Very special Aston Martin to see on the market! This Speed C streamliner was engineered and built as a LM-ready race prototype. Just eight of this C spec were produced, with this exact car thought to be the last Aston delivered before WWII. Army green paintwork is fitting, then, and quite fetching on the exotic shapes of the speedster fenders and bobtail trunk.
1940 Aston Martin Speed Model Type C
RM Monterey
13-15 August 2015
1940 Aston Martin Speed Model Type C
$750,000 – $950,000
- Chassis no. G40/718/U
- One of 23 full competition specification Speed Models produced
- One of only eight Type C versions
- Believed to be the final Aston Martin delivered during WWII
- International concours participant; extreme originality of components
- Very fast with striking, aerodynamic design
By the mid-1930s, Aston Martin was indeed one of the most admired of British sporting marques, now under the design and technical direction of Augustus “Bert” Bertelli. Undeniably pretty, they were purposeful, solidly engineered, hand-built, quick, and agile.

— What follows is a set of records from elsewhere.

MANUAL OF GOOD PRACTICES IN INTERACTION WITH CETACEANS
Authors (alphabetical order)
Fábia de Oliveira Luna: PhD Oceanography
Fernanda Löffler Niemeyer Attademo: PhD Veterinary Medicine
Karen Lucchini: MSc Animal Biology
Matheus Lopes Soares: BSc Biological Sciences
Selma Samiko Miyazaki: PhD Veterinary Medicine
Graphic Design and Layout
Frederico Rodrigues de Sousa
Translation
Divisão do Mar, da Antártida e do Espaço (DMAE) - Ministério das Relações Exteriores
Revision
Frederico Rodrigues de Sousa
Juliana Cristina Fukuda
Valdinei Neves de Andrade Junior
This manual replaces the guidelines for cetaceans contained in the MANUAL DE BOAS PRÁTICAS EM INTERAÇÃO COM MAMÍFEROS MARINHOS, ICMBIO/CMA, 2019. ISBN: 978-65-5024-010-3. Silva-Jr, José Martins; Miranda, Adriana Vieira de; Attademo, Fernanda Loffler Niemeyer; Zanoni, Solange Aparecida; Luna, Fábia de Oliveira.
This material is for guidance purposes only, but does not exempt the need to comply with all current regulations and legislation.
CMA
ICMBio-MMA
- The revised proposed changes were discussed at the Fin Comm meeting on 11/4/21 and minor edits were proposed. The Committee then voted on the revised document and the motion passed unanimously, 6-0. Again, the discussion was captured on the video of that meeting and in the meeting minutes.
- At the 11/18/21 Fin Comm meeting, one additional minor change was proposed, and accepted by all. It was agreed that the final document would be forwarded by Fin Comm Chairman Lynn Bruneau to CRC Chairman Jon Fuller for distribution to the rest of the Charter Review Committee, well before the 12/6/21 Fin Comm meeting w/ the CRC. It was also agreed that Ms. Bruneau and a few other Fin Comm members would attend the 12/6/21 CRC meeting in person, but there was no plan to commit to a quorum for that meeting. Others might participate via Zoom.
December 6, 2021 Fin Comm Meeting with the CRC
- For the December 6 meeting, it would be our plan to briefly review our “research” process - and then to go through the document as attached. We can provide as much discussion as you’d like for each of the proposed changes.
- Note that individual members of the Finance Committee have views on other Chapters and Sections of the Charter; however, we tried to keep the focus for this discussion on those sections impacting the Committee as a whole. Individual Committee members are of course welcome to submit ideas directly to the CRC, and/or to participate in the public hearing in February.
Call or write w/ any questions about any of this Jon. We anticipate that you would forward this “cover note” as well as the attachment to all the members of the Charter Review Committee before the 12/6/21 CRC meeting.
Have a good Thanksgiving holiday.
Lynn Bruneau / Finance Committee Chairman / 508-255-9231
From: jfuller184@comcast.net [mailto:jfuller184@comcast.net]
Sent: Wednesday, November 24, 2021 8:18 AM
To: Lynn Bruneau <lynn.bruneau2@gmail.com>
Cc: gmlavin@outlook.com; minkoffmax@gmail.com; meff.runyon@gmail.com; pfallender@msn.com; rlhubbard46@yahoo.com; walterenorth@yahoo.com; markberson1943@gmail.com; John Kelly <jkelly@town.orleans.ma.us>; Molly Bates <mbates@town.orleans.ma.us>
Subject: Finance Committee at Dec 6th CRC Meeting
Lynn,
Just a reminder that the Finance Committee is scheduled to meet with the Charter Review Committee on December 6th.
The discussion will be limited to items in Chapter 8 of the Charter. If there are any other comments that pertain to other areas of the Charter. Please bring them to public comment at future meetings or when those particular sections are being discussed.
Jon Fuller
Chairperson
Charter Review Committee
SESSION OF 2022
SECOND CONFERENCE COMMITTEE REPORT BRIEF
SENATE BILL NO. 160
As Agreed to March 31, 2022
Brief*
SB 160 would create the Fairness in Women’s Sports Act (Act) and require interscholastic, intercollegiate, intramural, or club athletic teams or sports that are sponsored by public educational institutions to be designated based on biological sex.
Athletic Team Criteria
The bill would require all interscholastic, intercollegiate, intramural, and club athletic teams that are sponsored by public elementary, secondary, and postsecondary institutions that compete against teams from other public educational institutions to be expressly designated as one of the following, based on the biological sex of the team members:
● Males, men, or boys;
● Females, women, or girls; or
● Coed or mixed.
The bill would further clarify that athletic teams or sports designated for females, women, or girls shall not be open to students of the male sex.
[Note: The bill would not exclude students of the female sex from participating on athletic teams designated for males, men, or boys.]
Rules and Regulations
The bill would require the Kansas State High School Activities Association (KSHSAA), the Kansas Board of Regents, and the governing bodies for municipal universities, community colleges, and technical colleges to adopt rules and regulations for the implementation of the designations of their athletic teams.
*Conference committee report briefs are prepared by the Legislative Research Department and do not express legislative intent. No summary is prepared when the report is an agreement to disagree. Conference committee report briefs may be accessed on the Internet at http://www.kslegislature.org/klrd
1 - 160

In early 1936, a new engine, funded by a £10,000 injection of capital by Sir Arthur Sutherland, was being developed by the company’s brilliant young engineer Claude Hill. Two liters in capacity, it was producing about 25 percent more power than the previous 1½-liter engine. This 2-liter was a completely new unit, with larger 1?-inch carburetors and higher lift cams, and was importantly fitted with a dry sump. These Works engines eventually produced 125 brake horsepower, so encouraging in fact that the decision was taken to design a new chassis into which it could be fitted. This was to become the legendary Speed Model, the first two purpose-built in 1936 to uphold the extraordinary successes for Aston Martin at Le Mans in 1934 and 1935.
The new chassis was stronger than that of even its predecessor, the mighty Mark II Le Mans. The wheelbase was one inch shorter than the earlier 1½-liter cars but the track two inches wider. The advanced hydraulic brake system by Lockheed was in effect two separate circuits, front and rear, with built-in redundancy for safety. The cost was enormous, allegedly almost 15 percent that of the whole car. However, it did work superbly well, and few cars with drum brakes, right up to the advent of discs, had better braking than a Speed Model Aston Martin.
In addition to the new engine, an entirely new gearbox was developed. Easily capable of handling 200 brake horsepower and with close ratios and constant mesh gears on the input and main shafts (the ratios of which could easily be changed to lengthen or shorten the intermediate gear ratios), it was one of the finest pieces of engineering to come out of the pre-war Aston Martin factory. While other manufacturers were developing synchromesh gearboxes, Bertelli and Hill understood that all racers needed to do was get into the next gear as quickly as possible. Publicity materials featured the “racing type gearbox, designed for lightning changes up or down,” and one of the joys of driving a good Speed Model remains, to this day, mastering the rewarding gearbox.